More than a position in a ranking, the concerns are rooted in integrity, said Lloyd Thacker, director of the Education Conservancy, which works to reduce competitive pressures in admissions.

Emory can demonstrate true leadership by being honest and open as questions are asked, Thacker said. Emory's vision statements stress being "ethically engaged."

"How consistent are their actions with what they purport to instill in their kids?" Thacker asked. "That's a measure of integrity. In my eyes they could do a much better job."

When Emory President Jim Wagner disclosed the data problems, he said "trust is a vital currency" and that it's essential for students and the public to trust the university.

Seideman declined to comment any further on the findings of the internal review.

While national observers have criticized Emory, the president of the Georgia Research Alliance is reluctant to do the same.

The alliance helps recruit world-renowned scientists to Emory and the state's other research institutions. Emory is a "powerhouse" and an integral part of Georgia's research enterprise, said its president Michael Cassidy.
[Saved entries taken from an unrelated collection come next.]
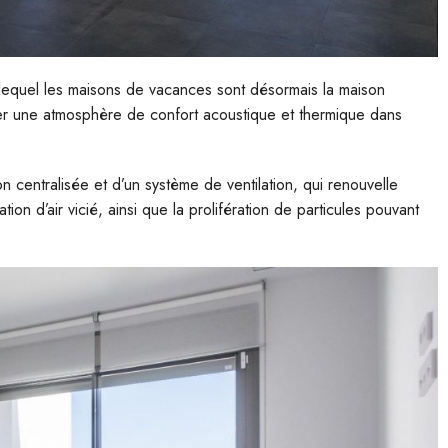
equel les maisons de vacances sont désormais la maison
rer une atmosphère de confort acoustique et thermique dans
ion centralisée et d’un système de ventilation, qui renouvelle
ation d’air vicié, ainsi que la prolifération de particules pouvant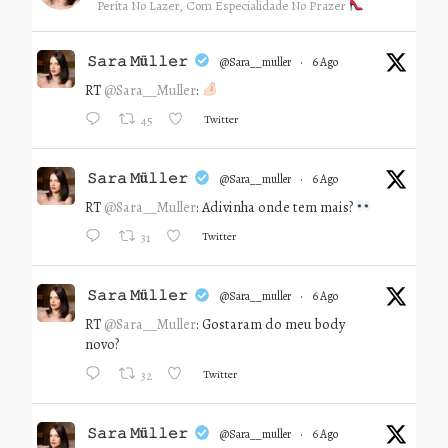
Perita No Lazer, Com Especialidade No Prazer
𝚂𝚊𝚛𝚊 𝙼ü𝚕𝚕𝚎𝚛
@sara__muller
·
6 Ago
RT
@Sara__Muller
:
Twitter
45
𝚂𝚊𝚛𝚊 𝙼ü𝚕𝚕𝚎𝚛
@sara__muller
·
6 Ago
RT
@Sara__Muller
: Adivinha onde tem mais?
Twitter
31
𝚂𝚊𝚛𝚊 𝙼ü𝚕𝚕𝚎𝚛
@sara__muller
·
6 Ago
RT
@Sara__Muller
: Gostaram do meu body
novo?
Twitter
32
𝚂𝚊𝚛𝚊 𝙼ü𝚕𝚕𝚎𝚛
@sara__muller
·
6 Ago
"We certainly believe in and are in favor of transparency to the greatest extent possible," he said. "But I would not second-guess them."

Others have. Businessweek grades business schools and has ranked Emory's Goizueta Business School among the top five for the past two years.
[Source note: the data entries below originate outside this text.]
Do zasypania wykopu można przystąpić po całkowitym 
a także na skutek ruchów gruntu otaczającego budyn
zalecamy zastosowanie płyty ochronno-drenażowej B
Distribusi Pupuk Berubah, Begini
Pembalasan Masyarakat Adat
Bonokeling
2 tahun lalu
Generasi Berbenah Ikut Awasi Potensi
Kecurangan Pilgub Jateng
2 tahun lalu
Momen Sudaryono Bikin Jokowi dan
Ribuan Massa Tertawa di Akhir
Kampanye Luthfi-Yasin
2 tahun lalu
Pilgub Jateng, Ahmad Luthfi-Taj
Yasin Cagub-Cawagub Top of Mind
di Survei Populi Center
The publication was concerned about Emory's data and contacted school administrators for assurances, the magazine said last week in an article on its website. After receiving additional information, the publication said the school remains in good standing.

Kelly, of U.S. News, said Emory is among several colleges that have had problems with law school rankings, particularly in the area of employment rates for graduates.

When U.S. News released law school rankings in March 2011 Emory dropped eight places to No. 30. The school rebounded to No. 24 this year when there were several big jumps.

When Emory dropped to 30, law school leaders blamed the decline on ranking methodology changes, even though similarly ranked schools didn't have steep declines. U.S. News said new calculations provided a more accurate reflection of graduates' employment.

Law schools at Villanova University and University of Illinois have been censured by the American Bar Association for intentionally publishing false data about its students. The ABA also fined Illinois $250,000.